By inspection, note that $f'(x)$ is positive for $0 < x <1$, zero at $x=1$, and negative on $x > 1$.
This tells us that $f(x) \leq f(1)$.
Compute $f(1)$ via L'hopitals rule to find $f(1)=1$. Thus we have our bound.
On
Note, for any $x>0$,
$$(x-1)^2-x\ln^2 x$$
$$=x(\sqrt x-\frac1{\sqrt x} -\ln x)(\sqrt x-\frac1{\sqrt x} +\ln x)$$
$$=x\int_1^x d\left(\sqrt t-\frac1{\sqrt t} -\ln t\right) \cdot\int_1^x d\left(\sqrt t-\frac1{\sqrt t}+\ln t\right)$$
$$=\frac14 x\int_1^x \frac{(1-t^{1/2})^2}{t^{3/2}}dt \cdot\int_1^x \frac{(1+t^{1/2})^2}{t^{3/2}}dt\ge0$$
The inequality holds because the two integrals have the same sign.
On
If $$ g(x) = \frac{(x - 1)^2}{x} \quad (x > 0), $$ then $$ g\left(\frac1x\right) = g(x) \quad (x > 0). $$ But also $$ \ln\left(\frac1x\right)^2 = \ln(x)^2 \quad (x > 0), $$ therefore it is enough to prove $$ \ln(x)^2 < \frac{(x - 1)^2}{x} \quad (x > 1). $$ Equivalently:
$$ \ln(x) < \frac{x - 1}{\sqrt{x}} \quad (x > 1). $$
This follows from the convexity of the logarithm function.

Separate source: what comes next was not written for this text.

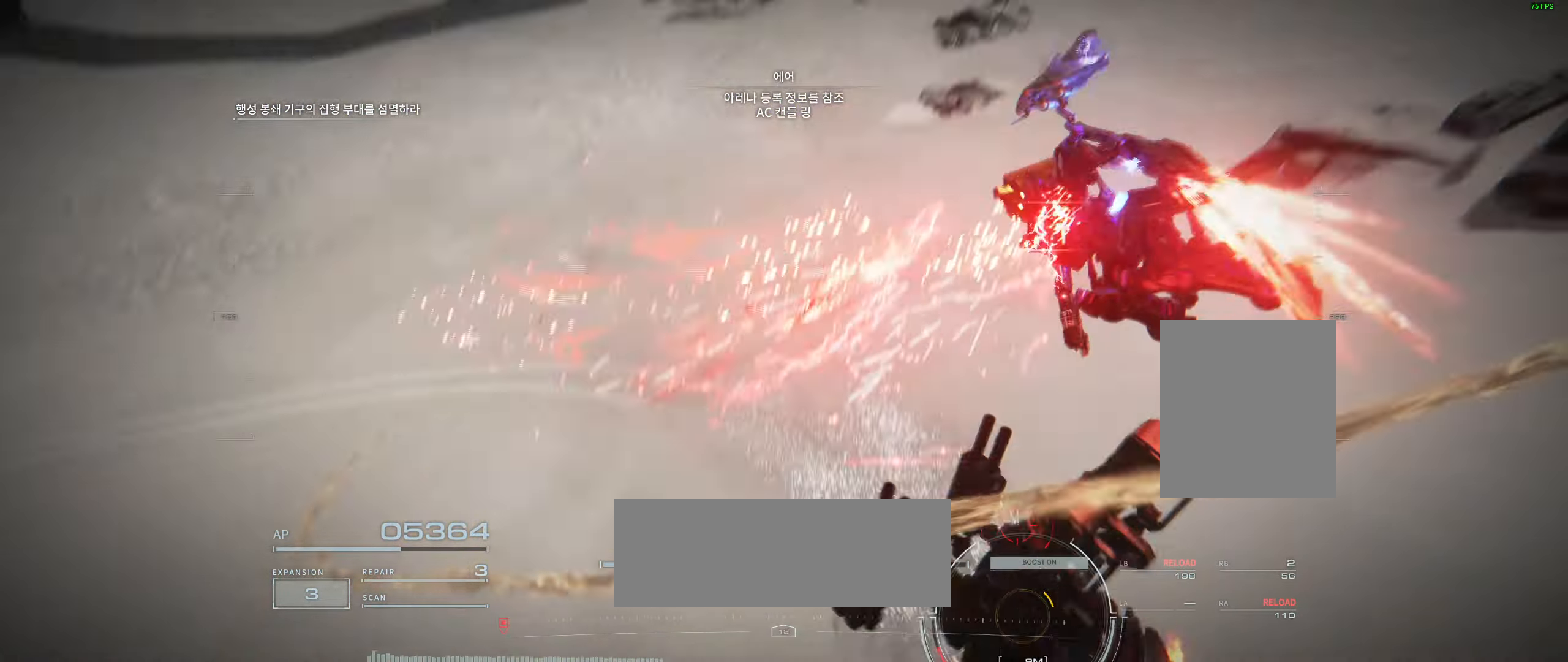
{"dt_ms": 500, "buttons": [], "left_stick": "center", "events": []}
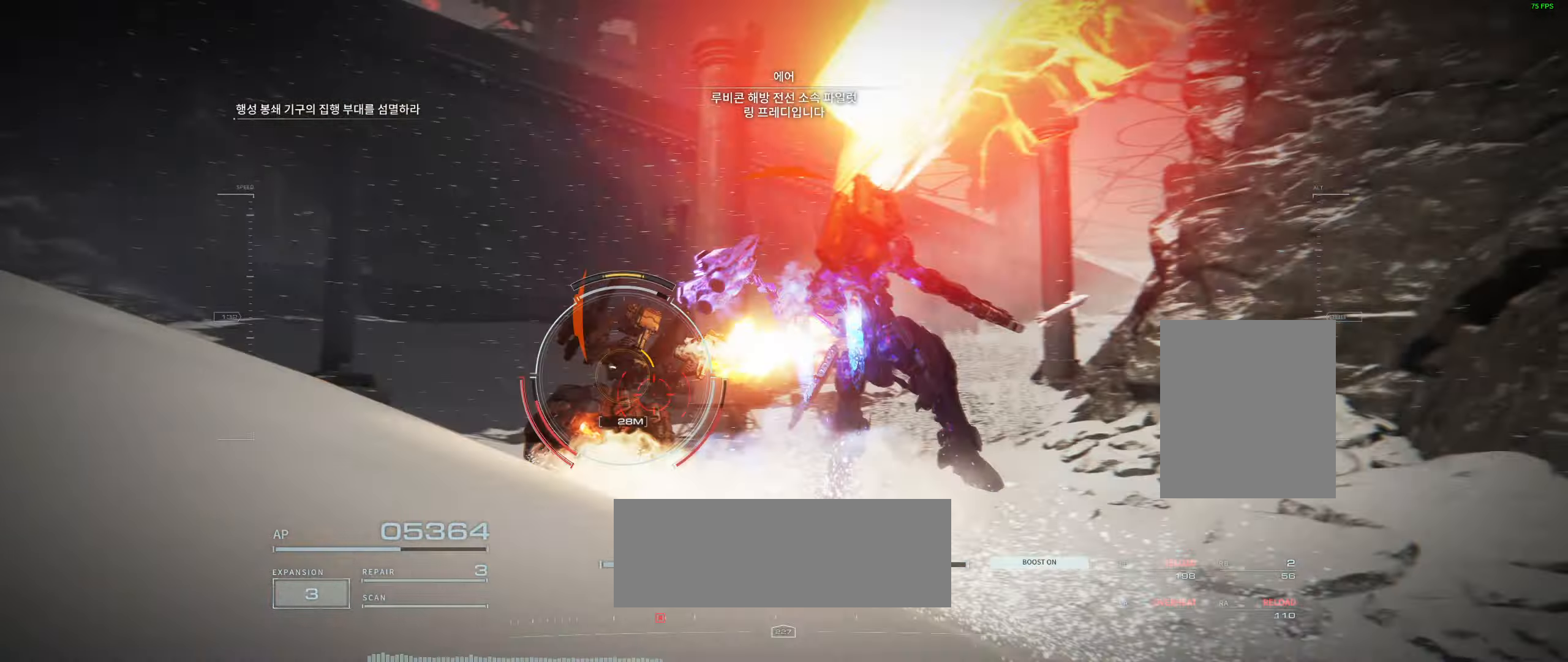
{"dt_ms": 500, "buttons": [], "left_stick": "center", "events": []}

Proof. Write $x = t^2,$ where $t > 1.$ Then, because the graph of a convex function lies below any of its chords, $$ \ln(x) = 2\ln(t) = 2\int_1^t\frac{du}u < 2(t - 1) \cdot \frac12\left(1 + \frac1t\right) = \frac{t^2 - 1}t = \frac{x - 1}{\sqrt{x}}. $$
Since our inequality does not depend on replacing $x$ on $\frac{1}{x},$
it's enough to prove that $f(x)\geq0,$ for $x\geq1$, where $$f(x)=\sqrt{x}-\frac{1}{\sqrt{x}}-\ln{x}.$$
Indeed, $$f'(x)=\frac{(\sqrt{x}-1)^2}{2\sqrt{x^3}}\geq0,$$ which says $$f(x)\geq f(1)=0$$ and we are done.